While there, I, given my heightened level of self-involvement, found the
following:
According to the Urban Dictionary, ‘woj’ can mean:
1. A legendary gaming community
2. Ass, Arsehole, Ring, Bum hole.
3. a really tall dildo man
I knew about these definitions for a while now but personally, I can't see woj meaning those things. I know that I’m an ass. It is true, but that has nothing to do with my name or nickname. Also, I have no idea what “a really tall dildo man” is. How tall is really tall anyway?
Push comes to shove however, I would imagine woj meaning the same thing as s’keet. And yes, s’keet means to ejaculate.
Think about it. If you uttered the following sentence,
"I wojed on her face" - the first bodily fluid that would come to your mind would be semen. Even if you had a vagina.
While I like the idea of my name having ties to ejaculation, I was going to let the whole thing go until I read the following on
valleywag.com:
Don't ask us how we got it, or how many honkeys and limeys we had to kill for it, but after the jump [ON THEIR SITE NOT HERE] is Verizon Wireless's list of [EIGHTY-THREE] inadmissable naughty words. Verizon content providers (including many online news and entertainment sources) are banned from using obvious words like "fuck" and its derivatives, a smattering of racial slurs, and "queer" and "lesbo" -- always a perfect way to pick a fight with more audacious gay rights activists. Ahh, the freedom of communication under New Media.
As one can imagine, I’m not a fan of censorship on any level. I FUCKING HATE CENSORSHIP. Hell, I might dress up like Mohammed for Halloween just to show my support of the first amendment.
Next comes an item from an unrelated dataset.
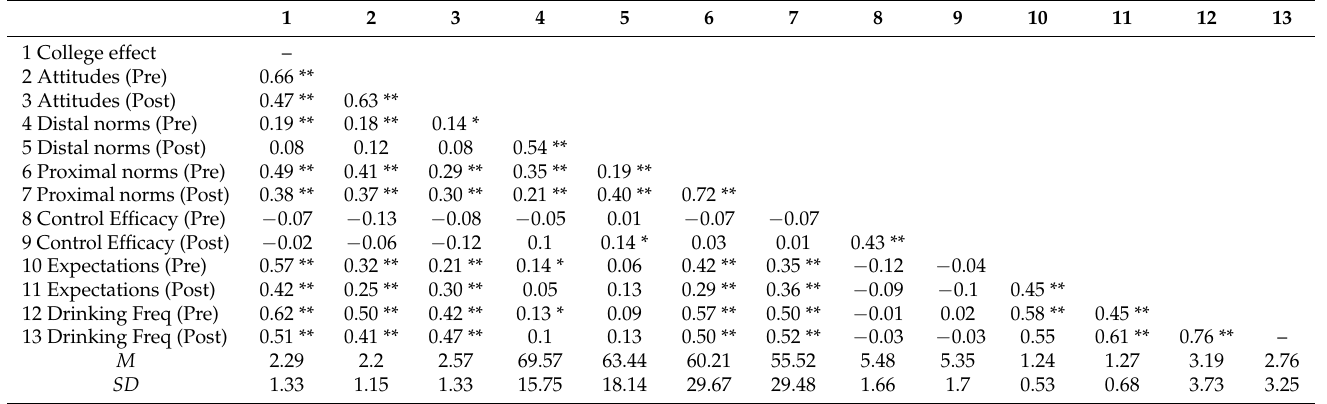
Table 1. Zero-order correlations, means and standard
I just need to find a good picture of him to see what the guy looks like. Right now, I expect him to look a lot like
Raj.
Back to the point, I’m pissed off at Verizon Wireless over their policies and I’m not even trying to be one of their content providers. But their list has some comedy gems. Like--
Who gave them the right to say that ‘fleshpopsicle’ is a naughty word? Have they every seen the smile on a child’s face when you offer them a nice fleshpopsicle on a hot summer day? I think not.
What the hell is a ‘rubyredbag’ and why should that word be banned? Sounds like something out of Hobbit porn. “And then Sam licked the folds of Frodo’s rubyredbag.”
And really, ‘fornicate’ and ‘sodomize’ are on somebody’s watch list but ‘woj’ isn’t?? Woj could be a really tall dildo man and you already have ‘dildo’ on your watch list, Verizon. Come on people, let’s get in the game.
Speaking of game, I even checked the
NFL’s list of 1,159 words you can’t put on the holiest of holies, a NFL jersey. Woj and Wojr are both ok, but I think that list is suspect since there is no mention of
Ron Mexico and the page has lots of ads for homosexual websites.
Although, I do wonder why 'AXING THE WEASEL' was a no go with my NFL peeps.
Now, one might ask why if I am so against censorship would I want my name to be censored?
Well, I see the censorship of the words ‘woj’ or ‘wojr’ as just an initial step to utter reverence for those same names. You know, like Yahweh. Getting yourself on the same level as of a god of consuming fire takes time, I know. But I’m willing to work at it, put in the extra hours, roll up my sleeves and make it happen.
But I’m getting ahead of myself. Anyhow--
To Summarize the Main Idea of this Post:
I’m Trying to Get My Name To Equal Splooge in the Minds of AmericaIs that too much to ask for?